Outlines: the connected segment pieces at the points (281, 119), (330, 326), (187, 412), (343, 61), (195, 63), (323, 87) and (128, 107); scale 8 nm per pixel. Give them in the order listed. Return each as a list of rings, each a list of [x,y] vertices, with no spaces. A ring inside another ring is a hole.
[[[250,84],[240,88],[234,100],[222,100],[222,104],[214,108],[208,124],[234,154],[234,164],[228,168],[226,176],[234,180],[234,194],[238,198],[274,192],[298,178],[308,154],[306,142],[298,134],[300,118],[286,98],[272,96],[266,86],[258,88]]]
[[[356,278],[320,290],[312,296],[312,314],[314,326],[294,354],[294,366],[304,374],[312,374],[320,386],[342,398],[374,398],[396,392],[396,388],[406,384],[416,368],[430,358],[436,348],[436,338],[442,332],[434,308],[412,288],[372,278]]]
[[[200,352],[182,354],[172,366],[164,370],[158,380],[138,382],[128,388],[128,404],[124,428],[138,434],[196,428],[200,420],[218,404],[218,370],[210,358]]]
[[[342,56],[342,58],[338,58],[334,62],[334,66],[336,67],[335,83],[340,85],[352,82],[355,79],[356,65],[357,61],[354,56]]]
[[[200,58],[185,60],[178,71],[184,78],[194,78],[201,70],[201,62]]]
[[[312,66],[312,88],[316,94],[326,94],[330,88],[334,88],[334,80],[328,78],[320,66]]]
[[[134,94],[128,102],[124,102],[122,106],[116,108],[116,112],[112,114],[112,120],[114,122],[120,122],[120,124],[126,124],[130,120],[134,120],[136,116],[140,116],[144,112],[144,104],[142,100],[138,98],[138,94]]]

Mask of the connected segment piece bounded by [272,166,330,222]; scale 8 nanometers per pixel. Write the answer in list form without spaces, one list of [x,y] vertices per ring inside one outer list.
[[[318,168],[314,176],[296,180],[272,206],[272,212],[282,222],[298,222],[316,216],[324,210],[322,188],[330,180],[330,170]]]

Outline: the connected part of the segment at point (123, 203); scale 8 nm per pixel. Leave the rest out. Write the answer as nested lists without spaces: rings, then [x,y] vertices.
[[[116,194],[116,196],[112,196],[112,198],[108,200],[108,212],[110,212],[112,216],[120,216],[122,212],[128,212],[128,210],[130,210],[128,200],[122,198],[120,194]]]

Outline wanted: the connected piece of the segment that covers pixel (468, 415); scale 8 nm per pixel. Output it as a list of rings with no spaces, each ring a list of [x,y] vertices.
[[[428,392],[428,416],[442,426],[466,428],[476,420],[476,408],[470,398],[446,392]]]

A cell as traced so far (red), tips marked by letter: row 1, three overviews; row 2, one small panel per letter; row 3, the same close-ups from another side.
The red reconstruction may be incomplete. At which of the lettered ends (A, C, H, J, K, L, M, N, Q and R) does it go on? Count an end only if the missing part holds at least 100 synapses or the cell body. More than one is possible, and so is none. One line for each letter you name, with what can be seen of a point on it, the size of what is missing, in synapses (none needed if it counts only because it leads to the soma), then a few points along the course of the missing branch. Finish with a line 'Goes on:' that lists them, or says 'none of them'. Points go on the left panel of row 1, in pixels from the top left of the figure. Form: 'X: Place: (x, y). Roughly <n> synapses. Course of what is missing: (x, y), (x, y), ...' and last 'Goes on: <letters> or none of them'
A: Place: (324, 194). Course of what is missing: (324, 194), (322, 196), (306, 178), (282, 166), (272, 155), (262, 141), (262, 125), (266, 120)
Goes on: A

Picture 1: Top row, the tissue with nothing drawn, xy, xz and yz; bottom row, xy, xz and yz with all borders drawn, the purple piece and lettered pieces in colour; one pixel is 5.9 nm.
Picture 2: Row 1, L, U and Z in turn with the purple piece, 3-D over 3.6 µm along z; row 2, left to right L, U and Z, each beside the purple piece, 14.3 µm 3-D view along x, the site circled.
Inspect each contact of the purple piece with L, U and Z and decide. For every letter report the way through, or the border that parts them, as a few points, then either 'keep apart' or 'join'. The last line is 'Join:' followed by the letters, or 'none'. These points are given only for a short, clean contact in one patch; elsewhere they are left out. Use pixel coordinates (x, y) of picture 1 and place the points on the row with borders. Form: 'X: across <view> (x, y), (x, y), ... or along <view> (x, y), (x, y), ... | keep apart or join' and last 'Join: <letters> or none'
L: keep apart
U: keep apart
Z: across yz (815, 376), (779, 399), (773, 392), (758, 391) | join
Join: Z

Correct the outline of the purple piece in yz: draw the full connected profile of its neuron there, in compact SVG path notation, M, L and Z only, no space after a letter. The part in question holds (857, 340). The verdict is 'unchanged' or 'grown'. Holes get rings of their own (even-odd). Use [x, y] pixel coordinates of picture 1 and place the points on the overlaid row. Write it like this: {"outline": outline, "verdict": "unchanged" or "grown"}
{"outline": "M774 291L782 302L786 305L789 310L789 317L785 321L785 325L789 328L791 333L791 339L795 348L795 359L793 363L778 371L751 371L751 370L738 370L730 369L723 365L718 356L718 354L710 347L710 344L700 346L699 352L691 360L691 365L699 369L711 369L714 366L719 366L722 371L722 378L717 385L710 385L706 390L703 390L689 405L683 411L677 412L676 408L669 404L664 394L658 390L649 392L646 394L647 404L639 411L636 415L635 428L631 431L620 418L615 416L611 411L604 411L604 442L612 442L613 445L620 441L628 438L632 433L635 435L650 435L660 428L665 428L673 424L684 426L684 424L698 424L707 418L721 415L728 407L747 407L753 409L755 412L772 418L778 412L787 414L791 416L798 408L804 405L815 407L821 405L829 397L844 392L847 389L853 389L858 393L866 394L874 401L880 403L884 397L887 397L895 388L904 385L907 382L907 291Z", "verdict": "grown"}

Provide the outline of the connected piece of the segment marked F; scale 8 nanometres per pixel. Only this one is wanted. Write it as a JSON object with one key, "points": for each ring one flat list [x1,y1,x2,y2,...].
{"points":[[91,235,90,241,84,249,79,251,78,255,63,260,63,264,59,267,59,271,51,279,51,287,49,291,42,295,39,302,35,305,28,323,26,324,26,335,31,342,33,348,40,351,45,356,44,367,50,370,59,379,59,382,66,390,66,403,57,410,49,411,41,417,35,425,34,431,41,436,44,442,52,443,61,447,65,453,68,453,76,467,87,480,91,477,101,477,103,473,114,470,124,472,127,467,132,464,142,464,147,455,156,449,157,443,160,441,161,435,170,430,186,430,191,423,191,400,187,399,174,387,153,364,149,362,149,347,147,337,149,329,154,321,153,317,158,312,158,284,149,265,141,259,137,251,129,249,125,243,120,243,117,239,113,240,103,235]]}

What is required
Reproduce the data exactly. All of it is needed.

Result of this task
Outlines: the connected segment pieces at the points (281, 119), (330, 326), (187, 412), (343, 61), (195, 63), (323, 87) and (128, 107); scale 8 nm per pixel. Give them in the order listed. Return each as a list of rings, each a list of [x,y] vertices, with no spaces. A ring inside another ring is a hole.
[[[250,84],[240,88],[234,100],[222,100],[222,104],[214,108],[208,124],[234,154],[234,164],[228,168],[226,176],[234,180],[234,194],[238,198],[274,192],[298,178],[308,154],[306,142],[298,134],[300,118],[286,98],[272,96],[266,86],[258,88]]]
[[[356,278],[320,290],[312,296],[312,314],[314,326],[294,354],[294,366],[304,374],[312,374],[320,386],[342,398],[374,398],[396,392],[396,388],[406,384],[416,368],[430,358],[436,348],[436,338],[442,332],[434,308],[412,288],[372,278]]]
[[[200,352],[182,354],[172,366],[164,370],[158,380],[138,382],[128,388],[128,404],[124,428],[138,434],[196,428],[200,420],[218,404],[218,370],[210,358]]]
[[[342,56],[342,58],[338,58],[334,62],[334,66],[336,67],[335,83],[340,85],[352,82],[355,79],[356,65],[357,61],[354,56]]]
[[[200,58],[185,60],[178,71],[184,78],[194,78],[201,70],[201,62]]]
[[[312,66],[312,88],[316,94],[326,94],[330,88],[334,88],[334,80],[328,78],[320,66]]]
[[[134,94],[128,102],[124,102],[122,106],[116,108],[116,112],[112,114],[112,120],[114,122],[120,122],[120,124],[126,124],[130,120],[134,120],[136,116],[140,116],[144,112],[144,104],[142,100],[138,98],[138,94]]]

Mask of the connected segment piece bounded by [272,166,330,222]; scale 8 nanometers per pixel. Write the answer in list form without spaces, one list of [x,y] vertices per ring inside one outer list.
[[[318,168],[314,176],[296,180],[272,206],[272,212],[282,222],[298,222],[316,216],[324,210],[322,188],[330,180],[330,170]]]

Outline: the connected part of the segment at point (123, 203); scale 8 nm per pixel. Leave the rest out. Write the answer as nested lists without spaces: rings, then [x,y] vertices.
[[[116,194],[116,196],[112,196],[112,198],[108,200],[108,212],[110,212],[112,216],[120,216],[122,212],[128,212],[128,210],[130,210],[128,200],[122,198],[120,194]]]

Outline wanted: the connected piece of the segment that covers pixel (468, 415); scale 8 nm per pixel. Output it as a list of rings with no spaces, each ring a list of [x,y] vertices.
[[[428,392],[428,416],[442,426],[466,428],[476,420],[476,408],[470,398],[446,392]]]

A cell as traced so far (red), tips marked by letter: row 1, three overviews; row 2, one small panel per letter; row 3, the same close-ups from another side.
The red reconstruction may be incomplete. At which of the lettered ends (A, C, H, J, K, L, M, N, Q and R) does it go on? Count an end only if the missing part holds at least 100 synapses or the cell body. More than one is possible, and so is none. One line for each letter you name, with what can be seen of a point on it, the size of what is missing, in synapses (none needed if it counts only because it leads to the soma), then a few points along the course of the missing branch. Finish with a line 'Goes on:' that lists them, or says 'none of them'. Points go on the left panel of row 1, in pixels from the top left of the figure. Form: 'X: Place: (x, y). Roughly <n> synapses. Course of what is missing: (x, y), (x, y), ...' and last 'Goes on: <letters> or none of them'
A: Place: (324, 194). Course of what is missing: (324, 194), (322, 196), (306, 178), (282, 166), (272, 155), (262, 141), (262, 125), (266, 120)
Goes on: A

Picture 1: Top row, the tissue with nothing drawn, xy, xz and yz; bottom row, xy, xz and yz with all borders drawn, the purple piece and lettered pieces in colour; one pixel is 5.9 nm.
Picture 2: Row 1, L, U and Z in turn with the purple piece, 3-D over 3.6 µm along z; row 2, left to right L, U and Z, each beside the purple piece, 14.3 µm 3-D view along x, the site circled.
Inspect each contact of the purple piece with L, U and Z and decide. For every letter report the way through, or the border that parts them, as a few points, then either 'keep apart' or 'join'. The last line is 'Join:' followed by the letters, or 'none'. These points are given only for a short, clean contact in one patch; elsewhere they are left out. Use pixel coordinates (x, y) of picture 1 and place the points on the row with borders. Form: 'X: across <view> (x, y), (x, y), ... or along <view> (x, y), (x, y), ... | keep apart or join' and last 'Join: <letters> or none'
L: keep apart
U: keep apart
Z: across yz (815, 376), (779, 399), (773, 392), (758, 391) | join
Join: Z

Correct the outline of the purple piece in yz: draw the full connected profile of its neuron there, in compact SVG path notation, M, L and Z only, no space after a letter. The part in question holds (857, 340). The verdict is 'unchanged' or 'grown'. Holes get rings of their own (even-odd). Use [x, y] pixel coordinates of picture 1 and place the points on the overlaid row. Write it like this: {"outline": outline, "verdict": "unchanged" or "grown"}
{"outline": "M774 291L782 302L786 305L789 310L789 317L785 321L785 325L789 328L791 333L791 339L795 348L795 359L793 363L778 371L751 371L751 370L738 370L730 369L723 365L718 356L718 354L710 347L710 344L700 346L699 352L691 360L691 365L699 369L711 369L714 366L719 366L722 371L722 378L717 385L710 385L706 390L703 390L689 405L683 411L677 412L676 408L669 404L664 394L658 390L649 392L646 394L647 404L639 411L636 415L635 428L631 431L620 418L615 416L611 411L604 411L604 442L612 442L613 445L620 441L628 438L632 433L635 435L650 435L660 428L665 428L673 424L684 426L684 424L698 424L707 418L721 415L728 407L747 407L753 409L755 412L772 418L778 412L787 414L791 416L798 408L804 405L815 407L821 405L829 397L844 392L847 389L853 389L858 393L866 394L874 401L880 403L884 397L887 397L895 388L904 385L907 382L907 291Z", "verdict": "grown"}

Provide the outline of the connected piece of the segment marked F; scale 8 nanometres per pixel. Only this one is wanted. Write it as a JSON object with one key, "points": for each ring one flat list [x1,y1,x2,y2,...].
{"points":[[91,235,90,241,84,249,79,251,78,255,63,260,63,264,59,267,59,271,51,279,51,287,49,291,42,295,39,302,35,305,28,323,26,324,26,335,31,342,33,348,40,351,45,356,44,367,50,370,59,379,59,382,66,390,66,403,57,410,49,411,41,417,35,425,34,431,41,436,44,442,52,443,61,447,65,453,68,453,76,467,87,480,91,477,101,477,103,473,114,470,124,472,127,467,132,464,142,464,147,455,156,449,157,443,160,441,161,435,170,430,186,430,191,423,191,400,187,399,174,387,153,364,149,362,149,347,147,337,149,329,154,321,153,317,158,312,158,284,149,265,141,259,137,251,129,249,125,243,120,243,117,239,113,240,103,235]]}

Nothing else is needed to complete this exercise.